Stopping these men. Protecting these systems. Protecting her people. She might never get her reputation back. Maybe Clive had made sure her name would always come with a footnote, if it appeared at all.

But she could do this.

She could stop the terrorists.

She pulled up the missile bay security feed, her jaw tightening as the familiar shapes appeared on the screen. Sixteen interceptor missiles. Silent and waiting.

And they’re going to stay that way.

Something caught her eye on the feed. A flicker on an edge where there shouldn’t be any. A shadow that didn’t match the static equipment.

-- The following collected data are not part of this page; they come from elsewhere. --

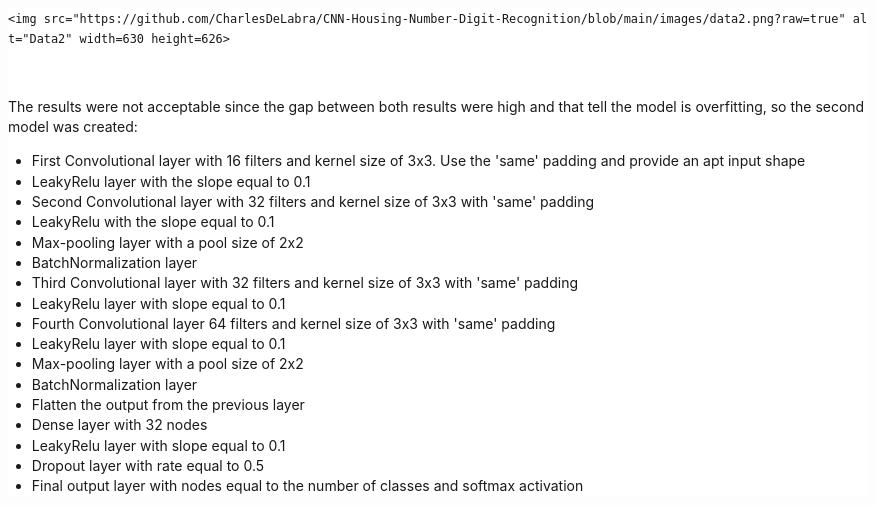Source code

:     <img src="https://github.com/CharlesDeLabra/CNN-Housing-Number-Digit-Recognition/blob/main/images/data2.png?raw=true" alt="Data2" width=630 height=626> 
</p>
<br>

The results were not acceptable since the gap between both results were high and that tell the model is overfitting, so the second model was created:

- First Convolutional layer with 16 filters and kernel size of 3x3. Use the 'same' padding and provide an apt input shape
- LeakyRelu layer with the slope equal to 0.1
- Second Convolutional layer with 32 filters and kernel size of 3x3 with 'same' padding
- LeakyRelu with the slope equal to 0.1
- Max-pooling layer with a pool size of 2x2
- BatchNormalization layer
- Third Convolutional layer with 32 filters and kernel size of 3x3 with 'same' padding
- LeakyRelu layer with slope equal to 0.1
- Fourth Convolutional layer 64 filters and kernel size of 3x3 with 'same' padding
- LeakyRelu layer with slope equal to 0.1
- Max-pooling layer with a pool size of 2x2
- BatchNormalization layer
- Flatten the output from the previous layer
- Dense layer with 32 nodes
- LeakyRelu layer with slope equal to 0.1
- Dropout layer with rate equal to 0.5
- Final output layer with nodes equal to the number of classes and softmax activation
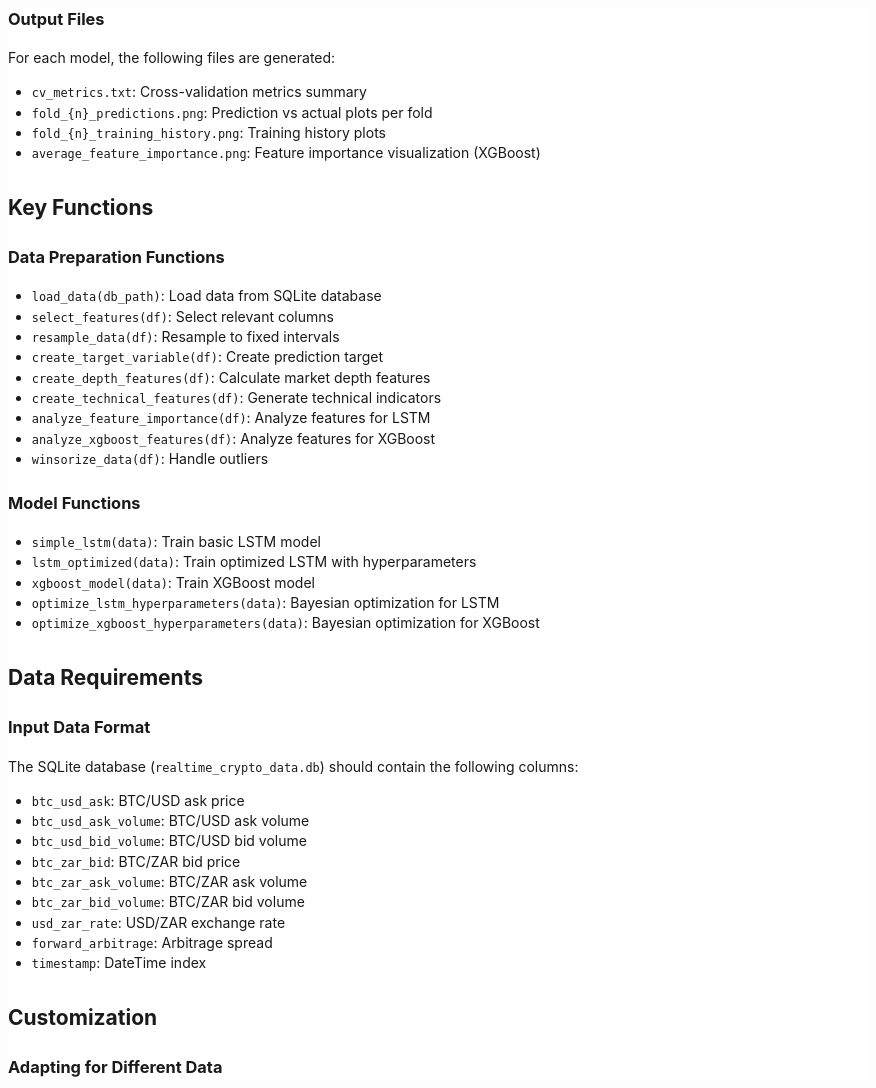 ### Output Files

For each model, the following files are generated:
- `cv_metrics.txt`: Cross-validation metrics summary
- `fold_{n}_predictions.png`: Prediction vs actual plots per fold
- `fold_{n}_training_history.png`: Training history plots
- `average_feature_importance.png`: Feature importance visualization (XGBoost)

## Key Functions

### Data Preparation Functions

- `load_data(db_path)`: Load data from SQLite database
- `select_features(df)`: Select relevant columns
- `resample_data(df)`: Resample to fixed intervals
- `create_target_variable(df)`: Create prediction target
- `create_depth_features(df)`: Calculate market depth features
- `create_technical_features(df)`: Generate technical indicators
- `analyze_feature_importance(df)`: Analyze features for LSTM
- `analyze_xgboost_features(df)`: Analyze features for XGBoost
- `winsorize_data(df)`: Handle outliers

### Model Functions

- `simple_lstm(data)`: Train basic LSTM model
- `lstm_optimized(data)`: Train optimized LSTM with hyperparameters
- `xgboost_model(data)`: Train XGBoost model
- `optimize_lstm_hyperparameters(data)`: Bayesian optimization for LSTM
- `optimize_xgboost_hyperparameters(data)`: Bayesian optimization for XGBoost

## Data Requirements

### Input Data Format

The SQLite database (`realtime_crypto_data.db`) should contain the following columns:

- `btc_usd_ask`: BTC/USD ask price
- `btc_usd_ask_volume`: BTC/USD ask volume
- `btc_usd_bid_volume`: BTC/USD bid volume
- `btc_zar_bid`: BTC/ZAR bid price
- `btc_zar_ask_volume`: BTC/ZAR ask volume
- `btc_zar_bid_volume`: BTC/ZAR bid volume
- `usd_zar_rate`: USD/ZAR exchange rate
- `forward_arbitrage`: Arbitrage spread
- `timestamp`: DateTime index

## Customization

### Adapting for Different Data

She squinted at the screen, her heart rate kicking up. “Did you see that?”

“See what?” Wyatt turned.

“There.” She rewound the footage, slowed it, froze the frame. The image was grainy, but clear enough—a figure pressed against the far wall, partially hidden by equipment.

Orange coveralls.

A person.

Her breath caught as she zoomed in, enhancing the image as far as the system would allow. The figure shifted, just enough for the camera to catch a face.

“My God,” she whispered, ice flooding her veins. “It’s Caro.”